The growing parallelism and heterogeneity of modern computing infrastructures such as High Performance Computing (HPC) platforms raises new challenges to their programmers and users. Additional requirements have emerged nowadays, such as minimizing the consumed energy, reducing the utilized system resources, or providing built-in reliability mechanisms. Therefore High Performance Computing (HPC) applications require adaptation mechanisms and then must avoid traditional monolithic centralized approaches in favor of novel autonomous, flexible and decentralized decision systems. In this context, we describe here a dynamic and flexible adaptation scheme based on a Multi-Agent System (MAS) to handle parallel or distributed executions in an HPC environment. More precisely, we model and extend the existing HPC middleware Kaapi to offer the power of the ParaMoise multi-agent organizational framework.
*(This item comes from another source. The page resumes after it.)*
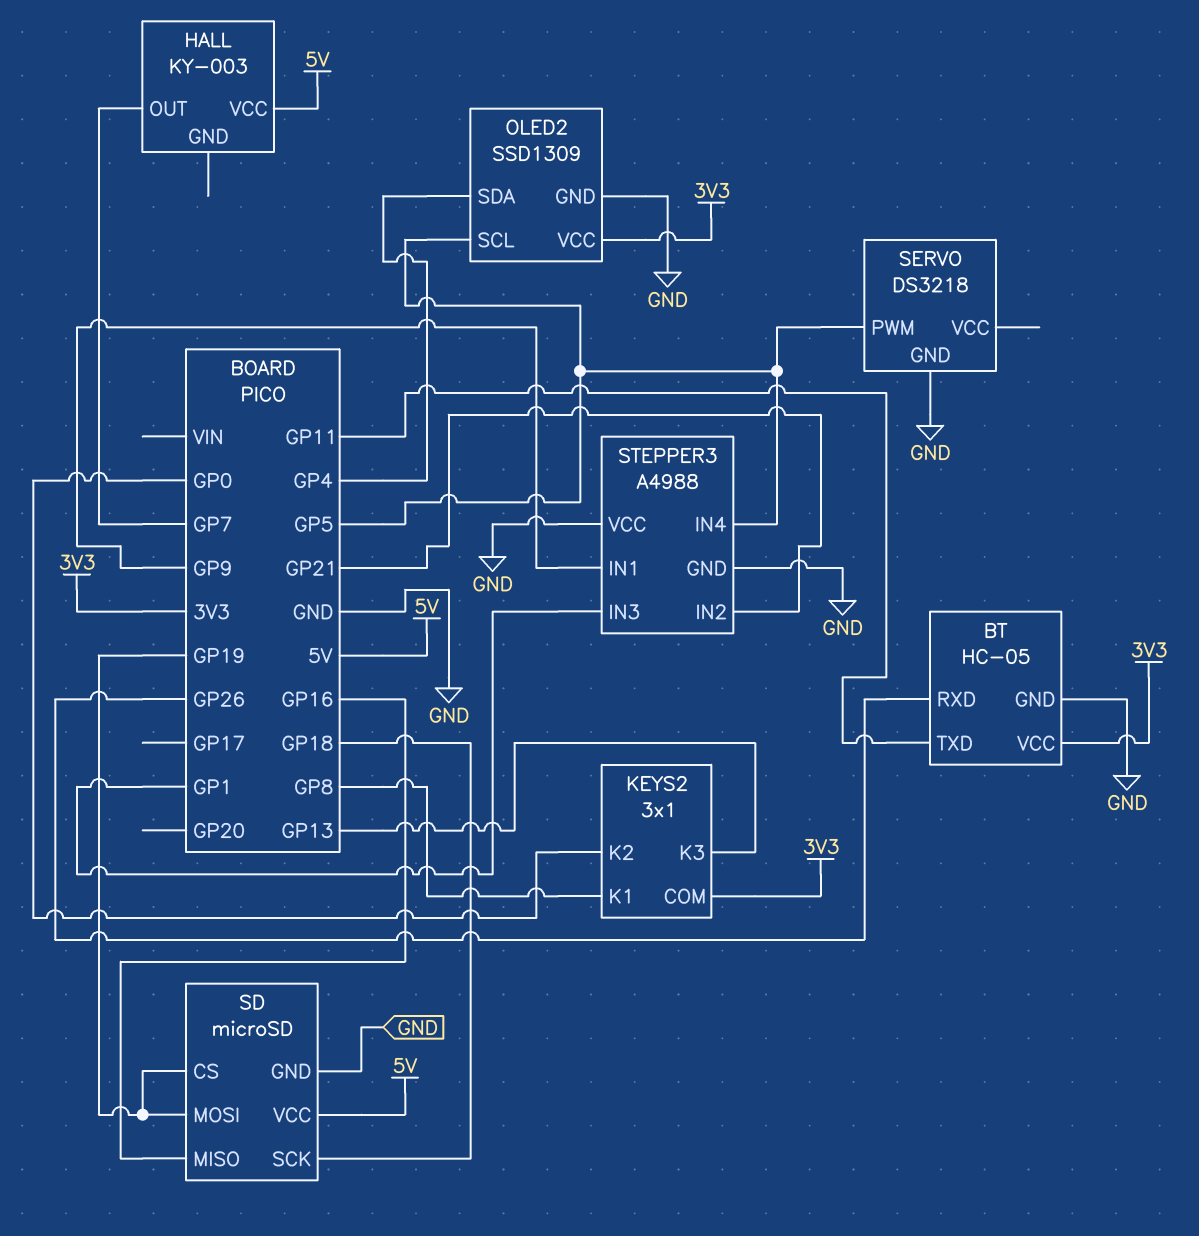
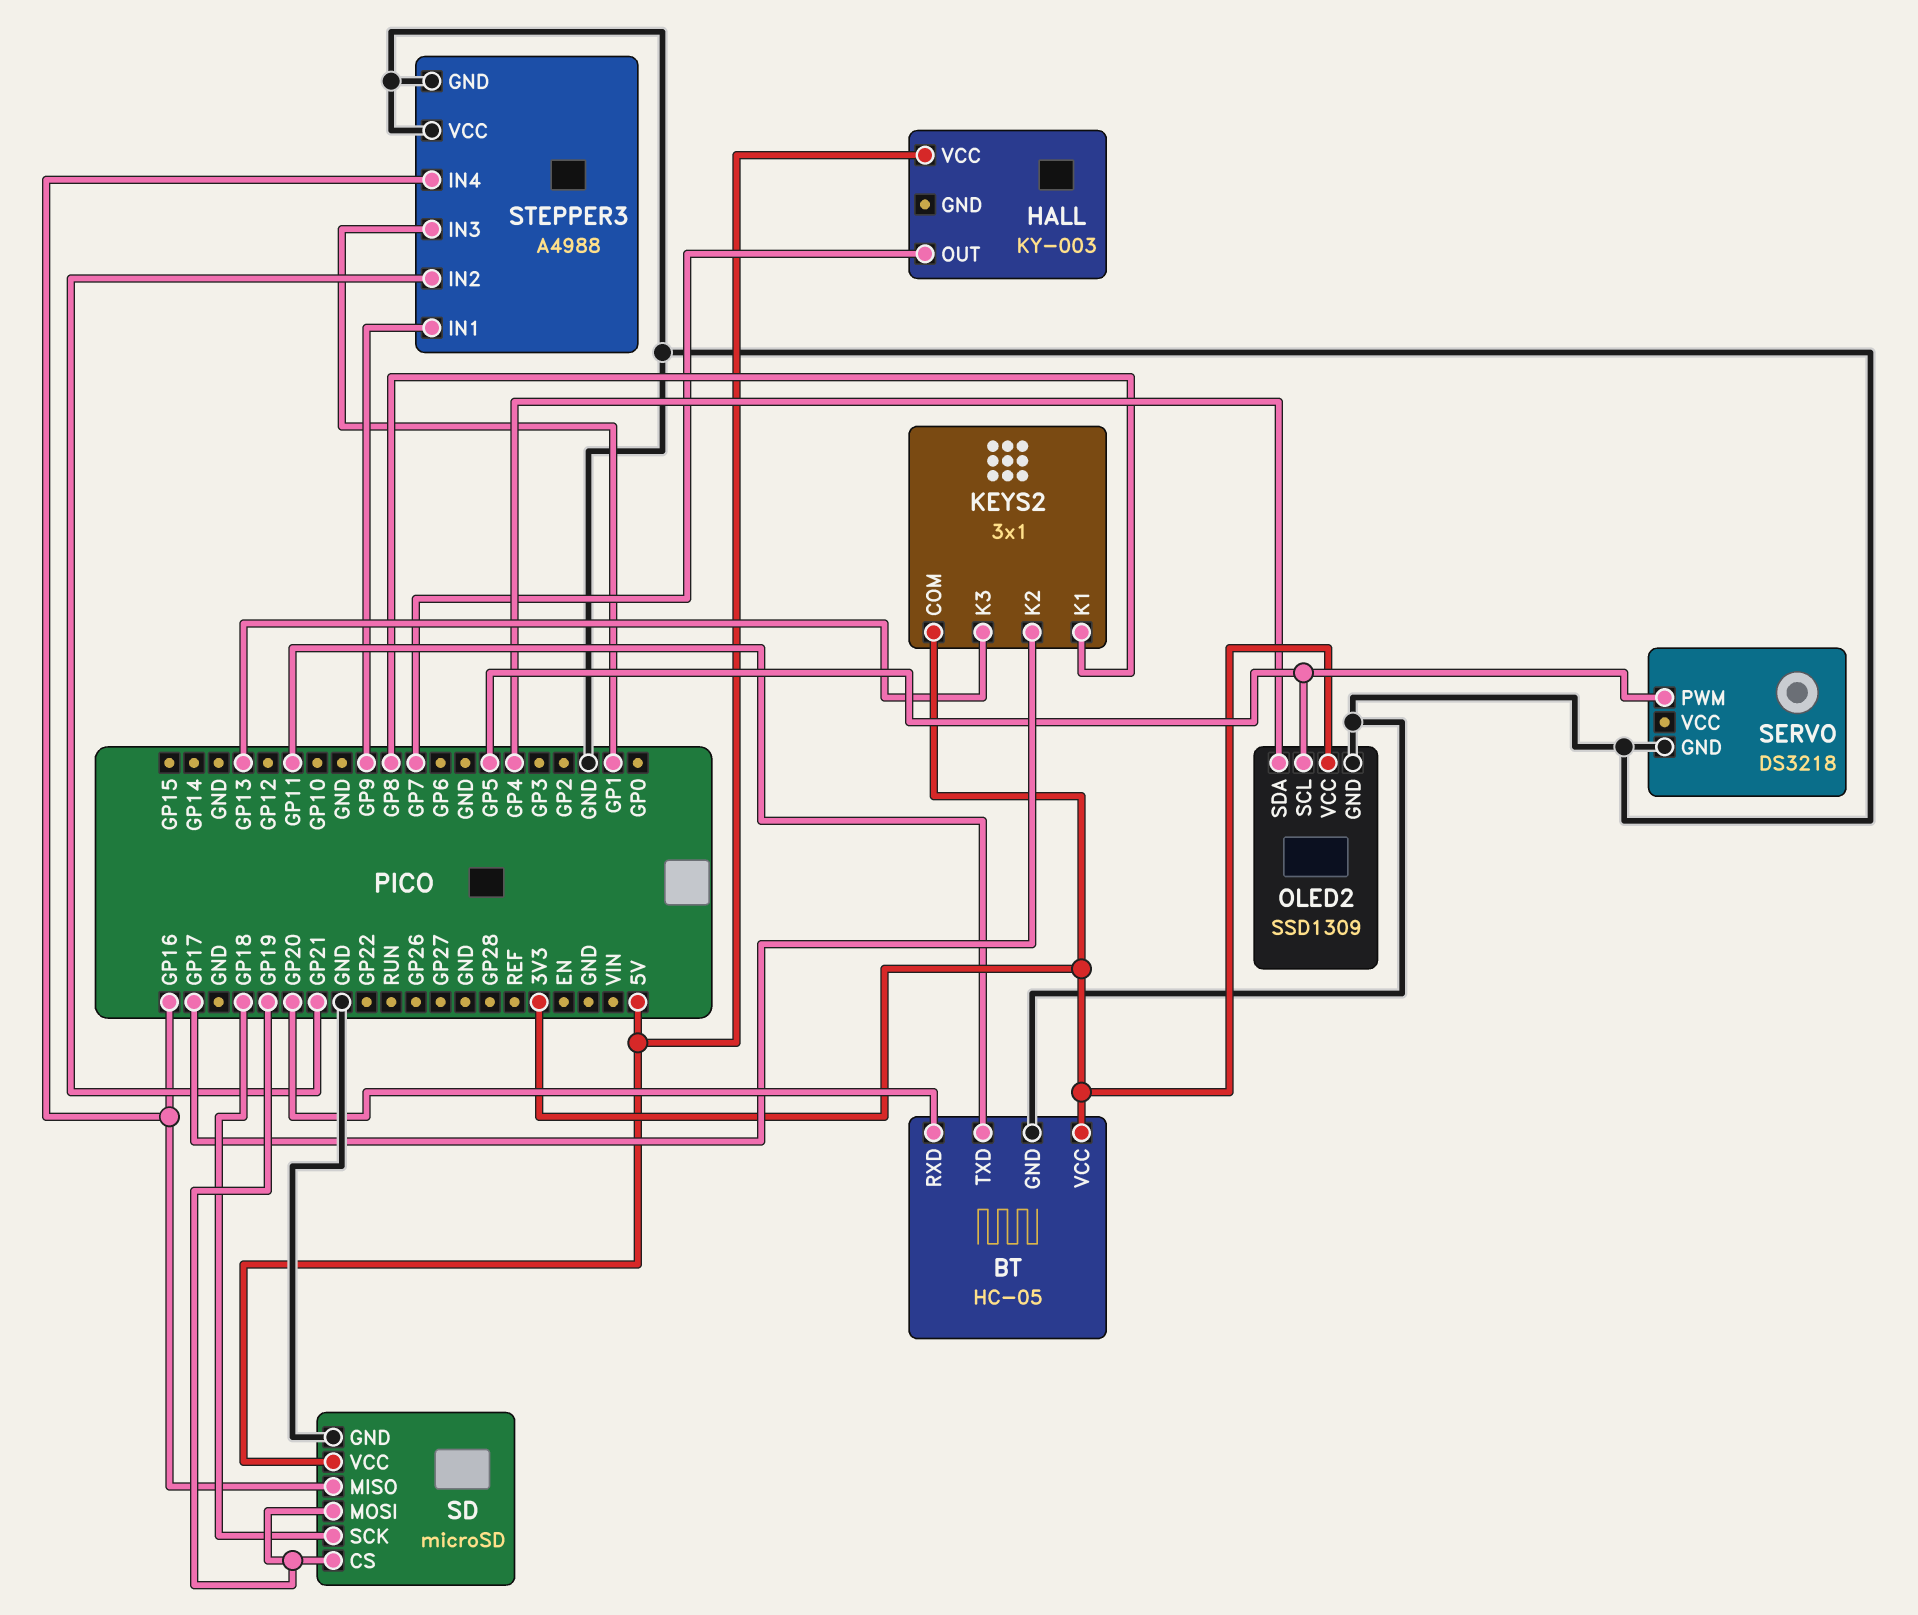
BT pin RXD: GP26 -> GP20
KEYS2 pin K2: GP0 -> GP17
STEPPER3 pin IN4: GP5 -> GP16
Our proposed solution, named ParaMASK, relies on the similarities between ParaMoise workflow-based functional specifications and the Direct Acyclic Graph (DAG) representation of the distributed execution within Kaapi. As a result, ParaMASK permits to analyze and reorganize the scheduling of tasks that compose a program in an autonomous and decentralized way, while additionally handling dynamic adaptations (using task migration to fulfill energy consumption goals for example). The proposed solution was implemented on top of the existing Kaapi middleware and includes an optimized algorithm for the agent coordination. ParaMASK has been validated with a series of experiments on a real computational grid. Experimental results show a good scalability and an exceptional low overhead induced by the approach: less than 1.5% execution time increase with periodic coordinations every 15 seconds on 2662 cores.